Records to use section start

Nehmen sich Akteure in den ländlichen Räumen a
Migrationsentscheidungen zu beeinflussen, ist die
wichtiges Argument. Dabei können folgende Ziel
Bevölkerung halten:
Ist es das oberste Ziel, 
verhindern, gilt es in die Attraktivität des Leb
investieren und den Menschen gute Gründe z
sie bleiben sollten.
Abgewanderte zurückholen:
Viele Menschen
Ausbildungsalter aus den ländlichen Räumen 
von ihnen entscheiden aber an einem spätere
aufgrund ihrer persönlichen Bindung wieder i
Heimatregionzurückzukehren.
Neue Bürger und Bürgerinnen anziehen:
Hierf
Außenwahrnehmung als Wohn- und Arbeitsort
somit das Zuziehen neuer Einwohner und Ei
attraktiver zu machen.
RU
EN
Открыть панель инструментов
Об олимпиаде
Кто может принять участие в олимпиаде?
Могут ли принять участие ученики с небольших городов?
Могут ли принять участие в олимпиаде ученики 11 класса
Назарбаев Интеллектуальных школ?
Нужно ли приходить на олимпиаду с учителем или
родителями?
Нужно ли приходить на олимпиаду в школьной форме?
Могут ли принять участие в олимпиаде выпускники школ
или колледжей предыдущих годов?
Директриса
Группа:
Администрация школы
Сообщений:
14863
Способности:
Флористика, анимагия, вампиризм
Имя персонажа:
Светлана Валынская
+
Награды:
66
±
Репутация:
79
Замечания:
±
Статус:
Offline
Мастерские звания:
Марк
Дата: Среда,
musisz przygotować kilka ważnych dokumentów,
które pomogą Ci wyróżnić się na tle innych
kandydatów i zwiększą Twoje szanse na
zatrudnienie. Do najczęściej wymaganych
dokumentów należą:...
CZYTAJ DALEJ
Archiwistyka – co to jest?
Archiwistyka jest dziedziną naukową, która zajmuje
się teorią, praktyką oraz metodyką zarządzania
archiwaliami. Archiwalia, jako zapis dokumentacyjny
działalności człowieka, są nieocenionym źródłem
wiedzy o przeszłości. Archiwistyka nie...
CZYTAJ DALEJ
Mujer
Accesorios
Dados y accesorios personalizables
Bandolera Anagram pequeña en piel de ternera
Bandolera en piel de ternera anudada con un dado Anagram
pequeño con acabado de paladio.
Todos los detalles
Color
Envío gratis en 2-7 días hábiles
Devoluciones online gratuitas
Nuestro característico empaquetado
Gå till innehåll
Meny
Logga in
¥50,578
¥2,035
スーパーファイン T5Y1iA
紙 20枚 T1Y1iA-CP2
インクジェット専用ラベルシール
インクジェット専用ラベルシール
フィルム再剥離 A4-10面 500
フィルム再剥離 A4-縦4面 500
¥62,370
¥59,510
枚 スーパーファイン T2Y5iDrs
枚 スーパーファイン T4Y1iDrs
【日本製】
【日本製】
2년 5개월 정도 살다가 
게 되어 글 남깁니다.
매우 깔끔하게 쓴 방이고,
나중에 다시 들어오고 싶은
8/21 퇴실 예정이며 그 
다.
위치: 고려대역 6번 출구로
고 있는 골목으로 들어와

Records to use section end

The problem: Starting at the line above that contains "Außenwahrnehmung als Wohn- und Arbeitsort", write out each line exactly until the line that contains "Могут ли принять участие в олимпиаде выпускники" has been written, and stop there.

Solution below:
Außenwahrnehmung als Wohn- und Arbeitsort
somit das Zuziehen neuer Einwohner und Ei
attraktiver zu machen.
RU
EN
Открыть панель инструментов
Об олимпиаде
Кто может принять участие в олимпиаде?
Могут ли принять участие ученики с небольших городов?
Могут ли принять участие в олимпиаде ученики 11 класса
Назарбаев Интеллектуальных школ?
Нужно ли приходить на олимпиаду с учителем или
родителями?
Нужно ли приходить на олимпиаду в школьной форме?
Могут ли принять участие в олимпиаде выпускники школ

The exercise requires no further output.